US 12,112,129 B2
Method and apparatus for decentralized supervised learning in NLP applications
Nuria Garcia Santa, Madrid (ES); and Kendrick Cetina, Madrid (ES)
Assigned to FUJITSU LIMITED, Kawasaki (JP)
Filed by Fujitsu Limited, Kawasaki (JP)
Filed on Nov. 16, 2021, as Appl. No. 17/527,167.
Claims priority of application No. 20383052 (EP), filed on Dec. 3, 2020.
Prior Publication US 2022/0180057 A1, Jun. 9, 2022
Int. Cl. G10L 15/16 (2006.01); G06F 18/214 (2023.01); G06F 40/169 (2020.01); G06F 40/226 (2020.01); G06N 3/04 (2023.01); G10L 15/06 (2013.01); G10L 15/07 (2013.01); G10L 15/18 (2013.01); G06F 40/279 (2020.01); G06F 40/295 (2020.01); G10L 15/183 (2013.01)
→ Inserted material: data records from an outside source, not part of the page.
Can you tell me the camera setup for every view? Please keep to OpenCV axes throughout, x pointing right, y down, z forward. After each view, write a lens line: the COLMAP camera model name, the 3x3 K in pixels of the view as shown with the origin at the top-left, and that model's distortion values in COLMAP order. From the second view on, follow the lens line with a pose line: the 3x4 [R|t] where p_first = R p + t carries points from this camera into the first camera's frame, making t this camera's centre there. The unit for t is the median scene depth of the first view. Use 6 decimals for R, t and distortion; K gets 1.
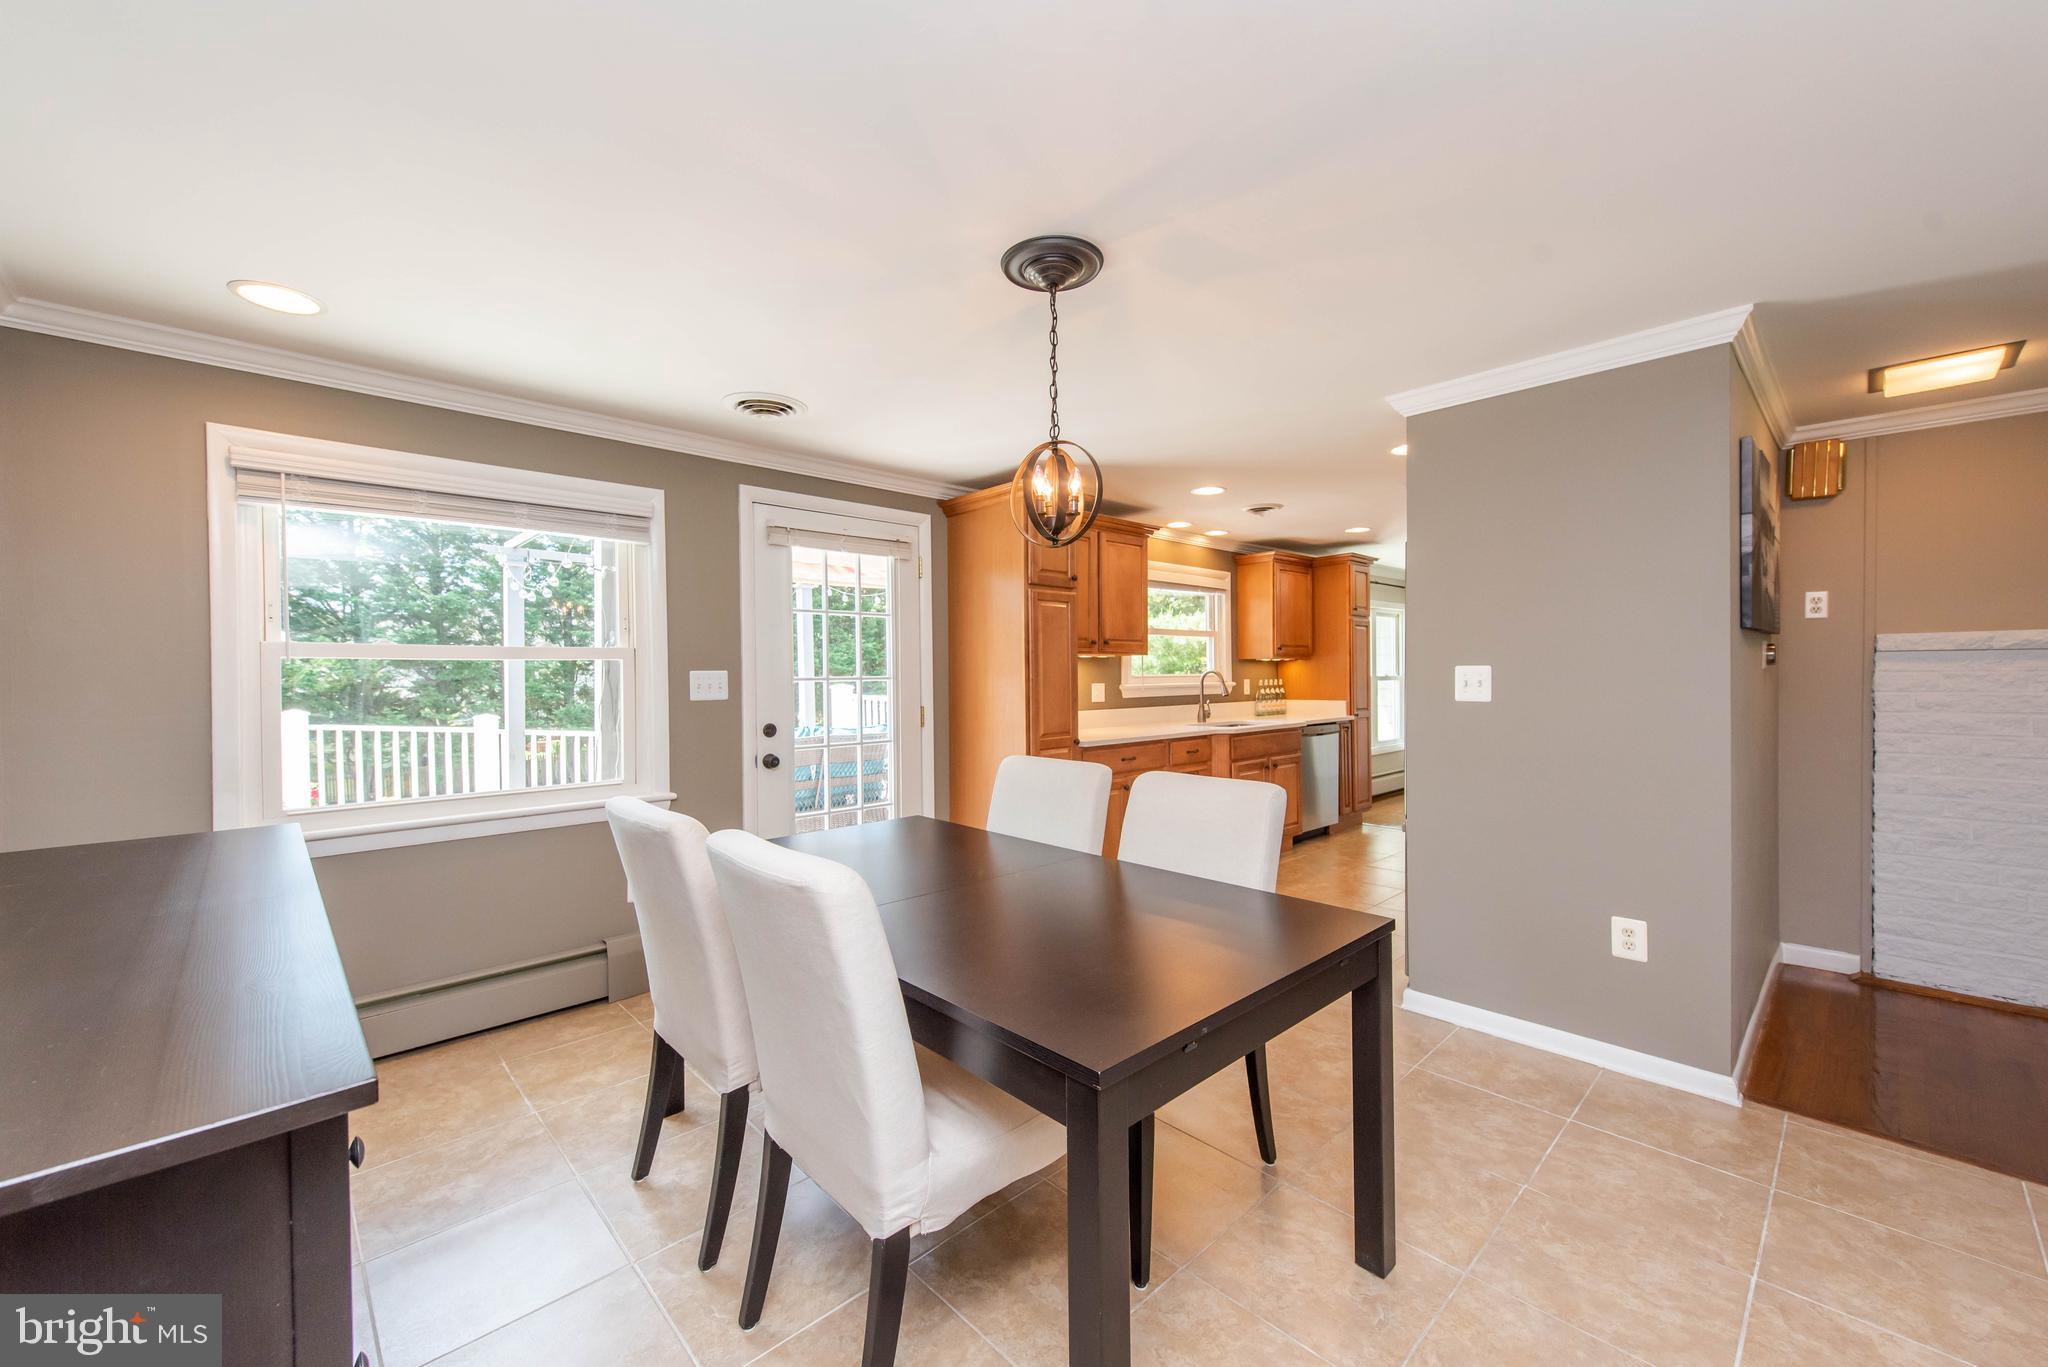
lens RADIAL K [[804.2, 0, 1029.1], [0, 804.2, 681.1], [0, 0, 1]] dist [0.013188, -0.002930]
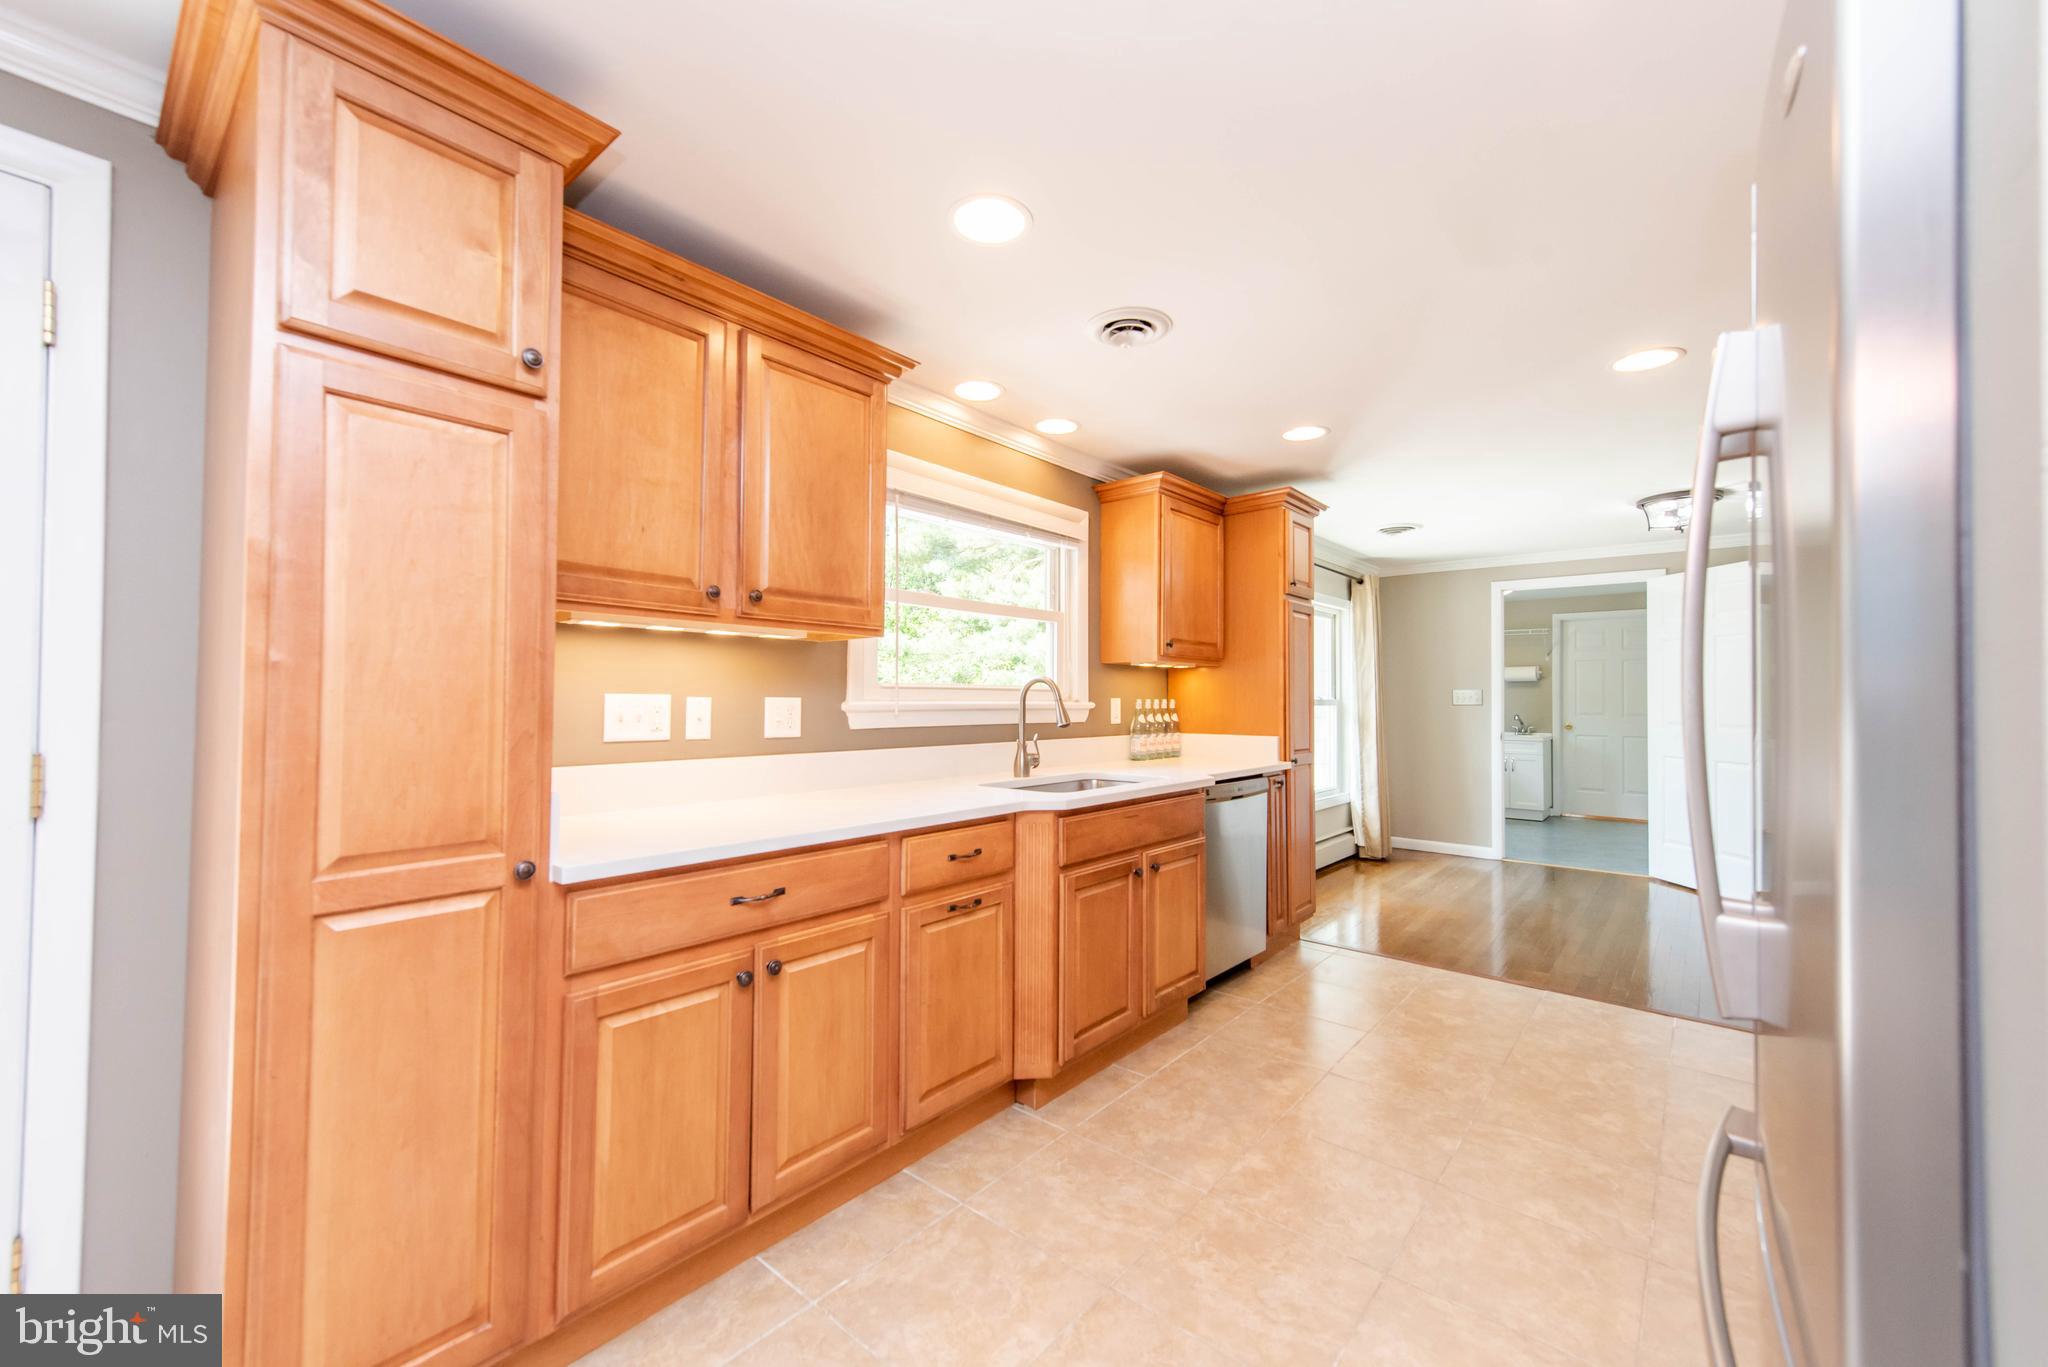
lens RADIAL K [[804.2, 0, 1029.1], [0, 804.2, 681.1], [0, 0, 1]] dist [0.013188, -0.002930]
pose [[0.993482, 0.018764, 0.112436, 0.151183], [-0.015339, 0.999394, -0.031250, 0.005086], [-0.112954, 0.029322, 0.993167, 0.452432]]
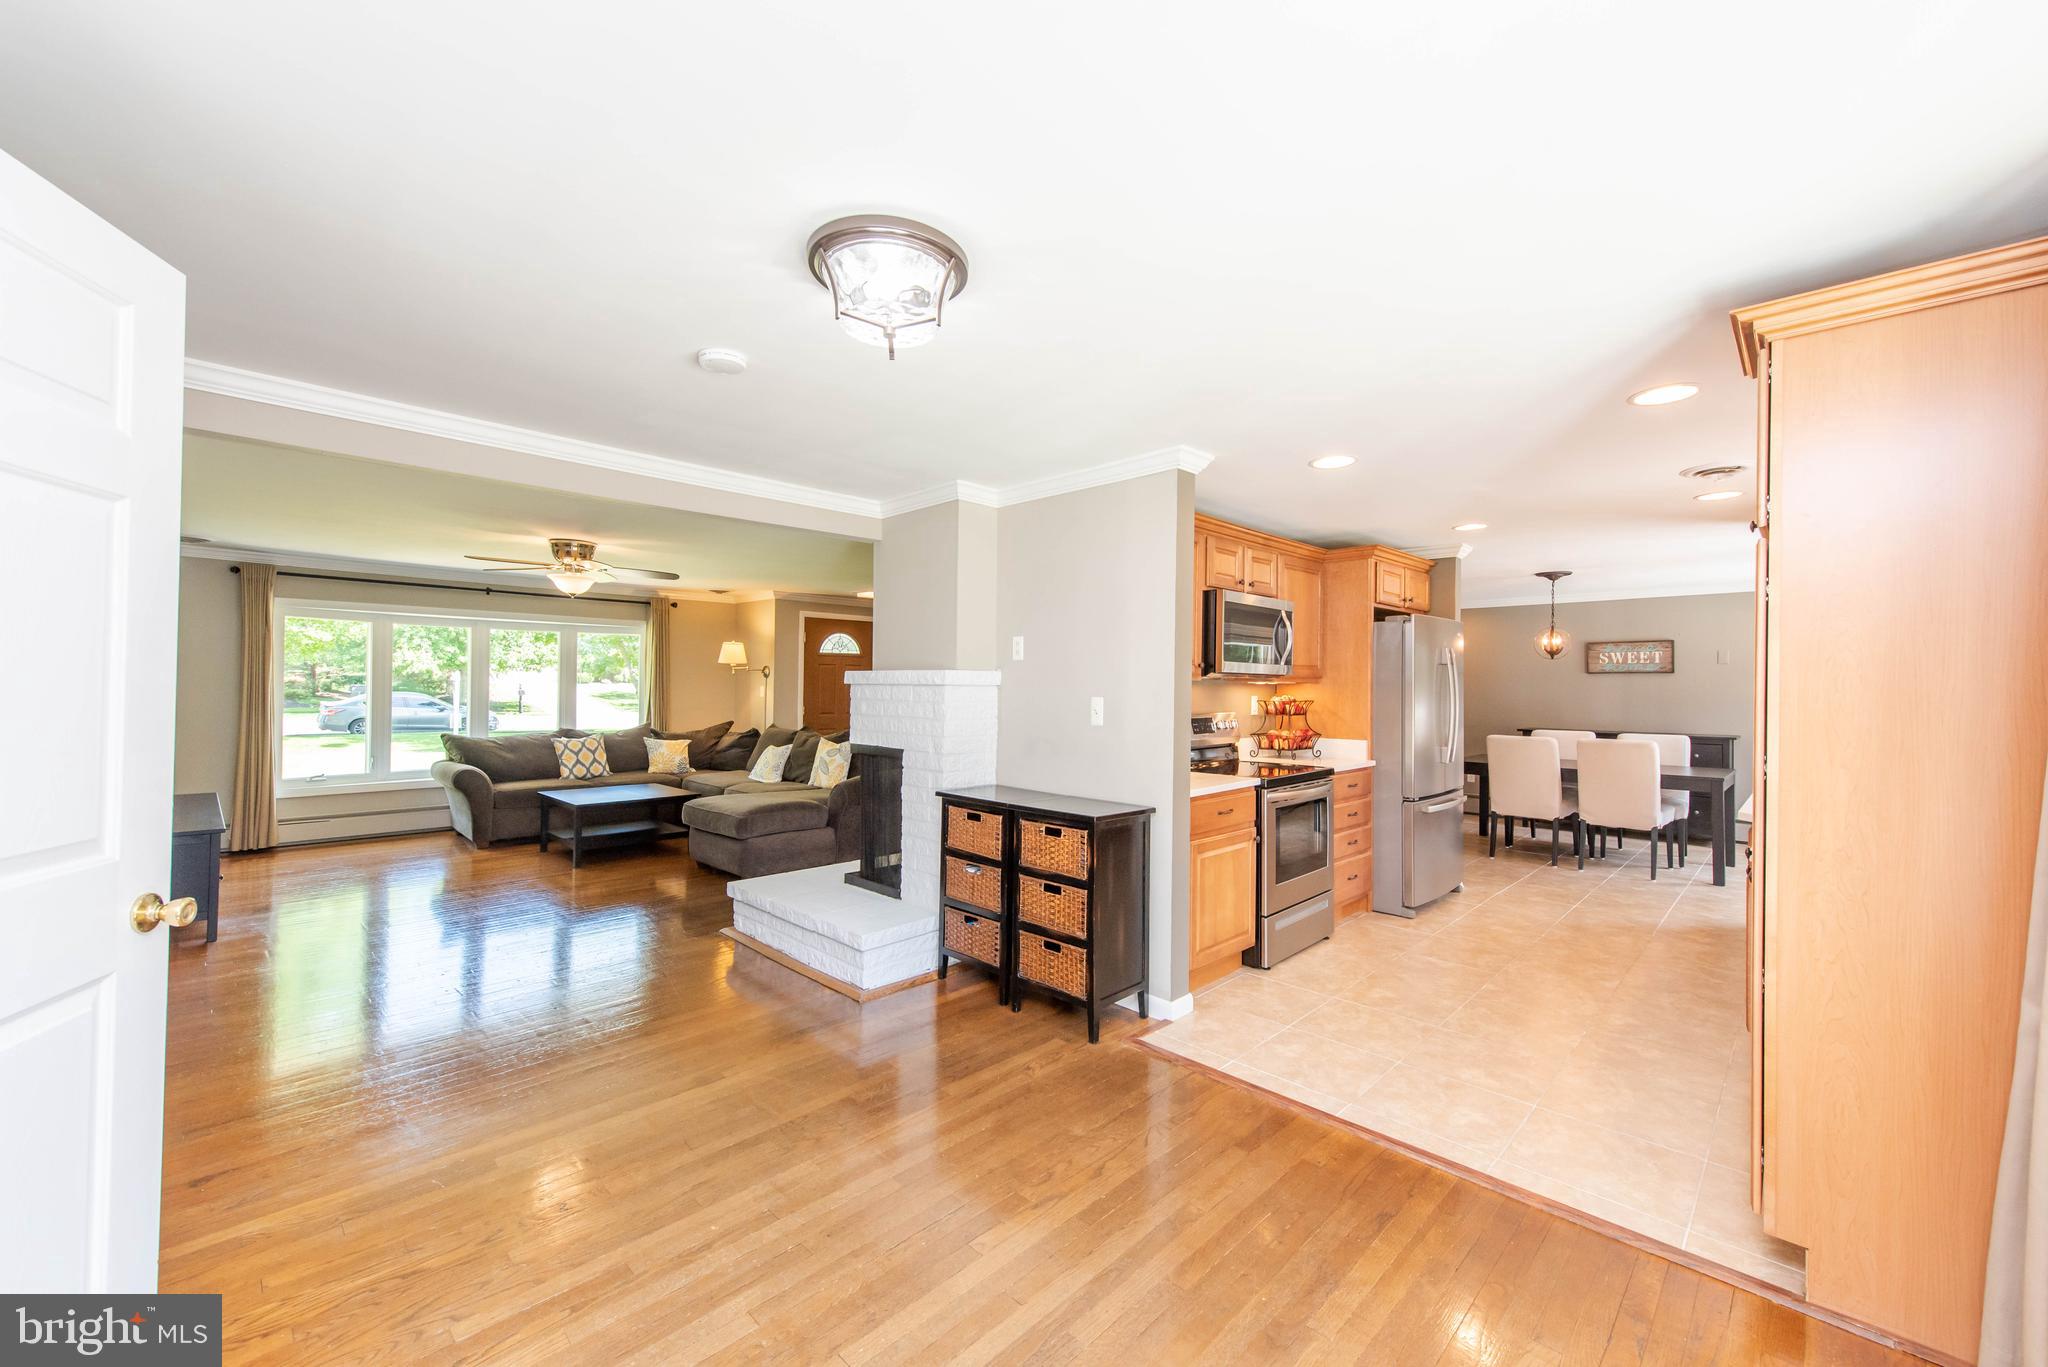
lens RADIAL K [[804.2, 0, 1029.1], [0, 804.2, 681.1], [0, 0, 1]] dist [0.013188, -0.002930]
pose [[-0.999444, -0.000989, -0.033323, 0.748870], [-0.001084, 0.999995, 0.002826, -0.028099], [0.033320, 0.002860, -0.999441, 1.390673]]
CPC G06F 40/226 (2020.01) [G06F 18/214 (2023.01); G06F 40/169 (2020.01); G06N 3/04 (2013.01); G10L 15/063 (2013.01); G10L 15/075 (2013.01); G10L 15/16 (2013.01); G10L 15/18 (2013.01); G06F 40/279 (2020.01); G06F 40/295 (2020.01); G10L 2015/0635 (2013.01); G10L 15/1822 (2013.01); G10L 15/183 (2013.01)] 2 Claims
OG exemplary drawing
 
1. A method of training a neural network as a natural language processing, NLP, model, the method comprising:
inputting respective sets of annotated training data to a plurality of first architecture portions of the neural network, which first architecture portions are executed in respective client computing devices of a plurality of distributed client computing devices in communication with a server computing device, wherein each set of training data is derived from a set of text data which is private to the client computing device in which the first architecture portion is executed, the server computing device having no access to any of the private text data sets, and all sets of training data share a common encoding;
deriving from the sets of annotated training data, using the first architecture portions, respective weight matrices of numeric weights which are decoupled from the private text data sets;
concatenating, in a second architecture portion of the neural network which is executed in the server computing device, the weight matrices received from the client computing devices to obtain a single concatenated weight matrix; and
training, on the second architecture portion, the NLP model using the concatenated weight matrix;
wherein the sets of training data in the common encoding are derived by pre-processing private sets of text data in respective client computing devices by:
carrying out on the set of text data in each client computing device a vocabulary codification process to ensure a common vocabulary codification amongst all the training data to be provided by the client computing devices, wherein in the vocabulary codification process a common alphanumeric character-level representation is established for the vocabulary that uses characters decided by the server computing device, and
using the predefined common character-level representations and predefined common setting parameters, carrying out in each client computing device a word embedding process in which the text data is mapped to vectors of real numbers.